About Me

My photo
Hello! Welcome to my online travel-food-life journal/virtual scrapbook. I am a poet, playwright, journalist, editor and basic jack-of-all-trades writer. I was born in El Salvador and raised in Minnesota. I have just returned home from a year and a half in South Africa.

10 February 2012

Natural Beauty: Threading

To finish off the week o' natural beauty, I share with you my MOST favorite thrifty, natural beauty secret.

But I must warn you.  This post contains alarming content and is focused on a singularly disturbing fact:  women have body hair! 

No, I know, based on magazine ads you’d think we all come out of the womb with bald bodies and perfect coiffures.  But we don’t, and most women I know choose to deal with it in some way.

If that is too much for you to deal with, look away now!

(PS, I wish I could flout social conventions enough to say f*ck it, but I can’t.  I see hairy legs and bushy eyebrows and I think “dude.”  Feminists sisters, do not disown me!)

I’ll deal with leg hair in another post, but this one is reserved for the face – eyebrows, upper lip, whatevs.

In my time I have waxed, bleached, plucked, sugared and wished my Oscar-the-Grouch unibrow away.  For a long time, I came upon a solution I liked:  waxing at home.  Paying for someone else to wax my brows was too expensive for cheap old me and besides, I’ve seen some really bad waxing jobs in my time -- you know, the super-thin-permanently-surprised look.

But when I started planning coming to South Africa, I knew that I couldn’t bring my bulky little hot wax machine with me.  And who knew what kind of products I would find here.  Would they have the wax I liked?  Etc…

So, on I went to the internet, and I found the BEST solution I could have ever come up with:  THREADING.

I had seen threading before, but I assumed that you needed someone to do it to you.  I had no idea you could do it yourself!  Ah, internet, how I love you!

The beauty of it is that all you need is a bit of thread and some practice, and voila, goodbye Frida! *


The basic idea is using a piece of twisted thread to catch and pull hairs:


As the knot slides back and forth, it traps the hairs and pulls them out.  The best way to understand the process and learn how to do it is to watch the myriad of YouTube videos on the subject.  Here are some of my favorites:









And there are a ton more, so watch all the videos you can to get the idea.
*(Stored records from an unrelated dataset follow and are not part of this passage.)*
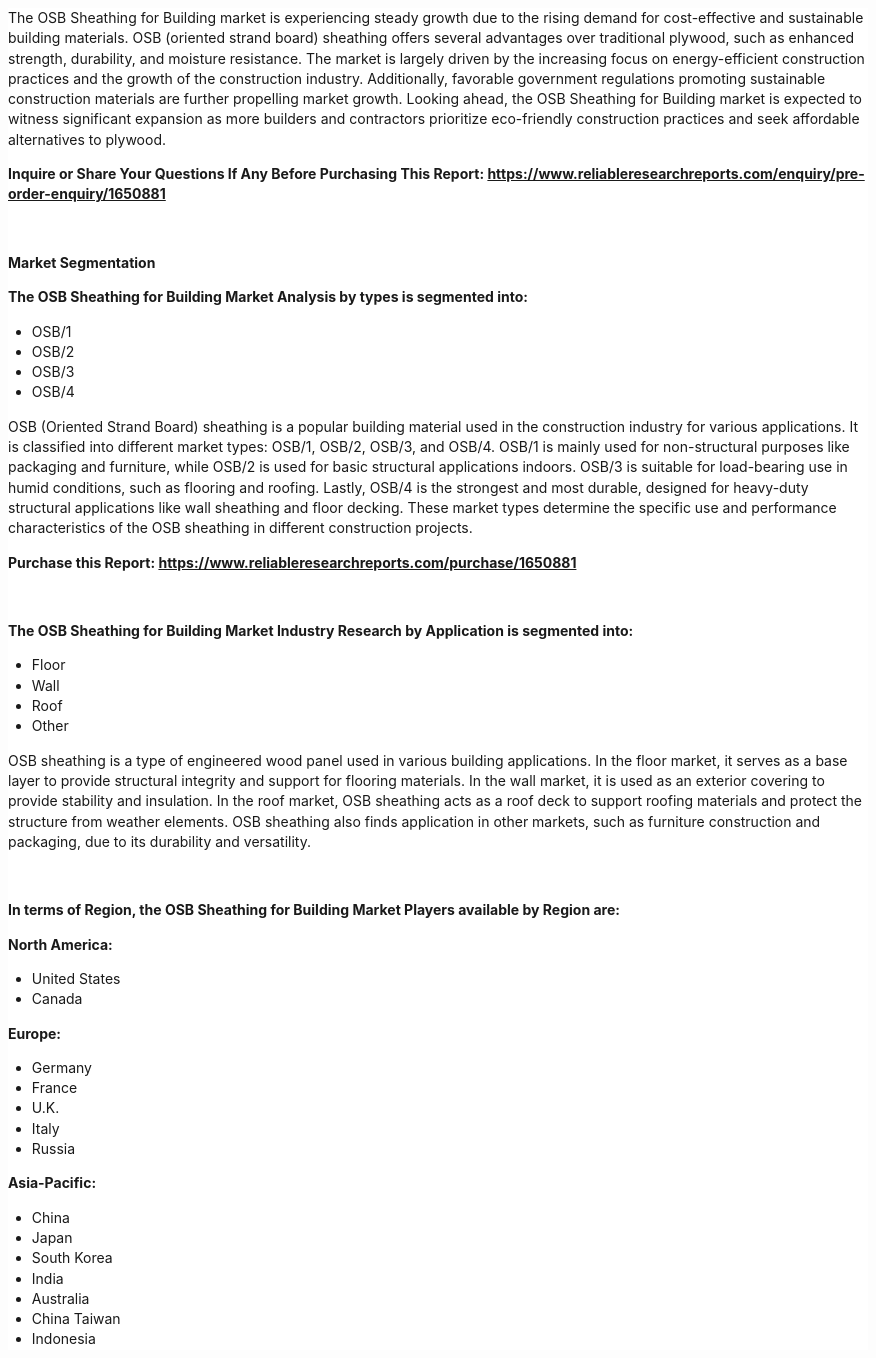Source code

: <p><p>The OSB Sheathing for Building market is experiencing steady growth due to the rising demand for cost-effective and sustainable building materials. OSB (oriented strand board) sheathing offers several advantages over traditional plywood, such as enhanced strength, durability, and moisture resistance. The market is largely driven by the increasing focus on energy-efficient construction practices and the growth of the construction industry. Additionally, favorable government regulations promoting sustainable construction materials are further propelling market growth. Looking ahead, the OSB Sheathing for Building market is expected to witness significant expansion as more builders and contractors prioritize eco-friendly construction practices and seek affordable alternatives to plywood.</p></p>
<p><strong>Inquire or Share Your Questions If Any Before Purchasing This Report: <a href="https://www.reliableresearchreports.com/enquiry/pre-order-enquiry/1650881">https://www.reliableresearchreports.com/enquiry/pre-order-enquiry/1650881</a></strong></p>
<p>&nbsp;</p>
<p><strong>Market Segmentation</strong></p>
<p><strong>The OSB Sheathing for Building Market Analysis by types is segmented into:</strong></p>
<p><ul><li>OSB/1</li><li>OSB/2</li><li>OSB/3</li><li>OSB/4</li></ul></p>
<p><p>OSB (Oriented Strand Board) sheathing is a popular building material used in the construction industry for various applications. It is classified into different market types: OSB/1, OSB/2, OSB/3, and OSB/4. OSB/1 is mainly used for non-structural purposes like packaging and furniture, while OSB/2 is used for basic structural applications indoors. OSB/3 is suitable for load-bearing use in humid conditions, such as flooring and roofing. Lastly, OSB/4 is the strongest and most durable, designed for heavy-duty structural applications like wall sheathing and floor decking. These market types determine the specific use and performance characteristics of the OSB sheathing in different construction projects.</p></p>
<p><strong>Purchase this Report:&nbsp;<a href="https://www.reliableresearchreports.com/purchase/1650881">https://www.reliableresearchreports.com/purchase/1650881</a></strong></p>
<p>&nbsp;</p>
<p><strong>The OSB Sheathing for Building Market Industry Research by Application is segmented into:</strong></p>
<p><ul><li>Floor</li><li>Wall</li><li>Roof</li><li>Other</li></ul></p>
<p><p>OSB sheathing is a type of engineered wood panel used in various building applications. In the floor market, it serves as a base layer to provide structural integrity and support for flooring materials. In the wall market, it is used as an exterior covering to provide stability and insulation. In the roof market, OSB sheathing acts as a roof deck to support roofing materials and protect the structure from weather elements. OSB sheathing also finds application in other markets, such as furniture construction and packaging, due to its durability and versatility.</p></p>
<p>&nbsp;</p>
<p><strong>In terms of Region, the OSB Sheathing for Building Market Players available by Region are:</strong></p>
<p>
    <p> <strong> North America: </strong>
        <ul>
            <li>United States</li>
            <li>Canada</li>
        </ul>
        </p> 
    <p> <strong> Europe: </strong>
        <ul>
            <li>Germany</li>
            <li>France</li>
            <li>U.K.</li>
            <li>Italy</li>
            <li>Russia</li>
        </ul>
        </p> 
    <p> <strong> Asia-Pacific: </strong>
        <ul>
            <li>China</li>
            <li>Japan</li>
            <li>South Korea</li>
            <li>India</li>
            <li>Australia</li>
            <li>China Taiwan</li>
            <li>Indonesia</li>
HAVE PATIENCE.  YOU WILL GET IT. 

It took me a few times to get the tension/rhythm right, and I had to keep experimenting with the length of the thread that I used ... but it was so worth it.  Now all I need is a little loop of thread (I prefer 100% polyester) and I’m all set!

(PPS, not to diss my girl Frida Kahlo, I adore her, and make a pretty good one, no?)


PPPS:  Those eyebrows were drawn on!  My unibrow isn't quite as magnificent as hers! :o)

1 comment:

  1. I've always been a plucker myself but will have to give this a try - looks surprisingly easier than it sounds!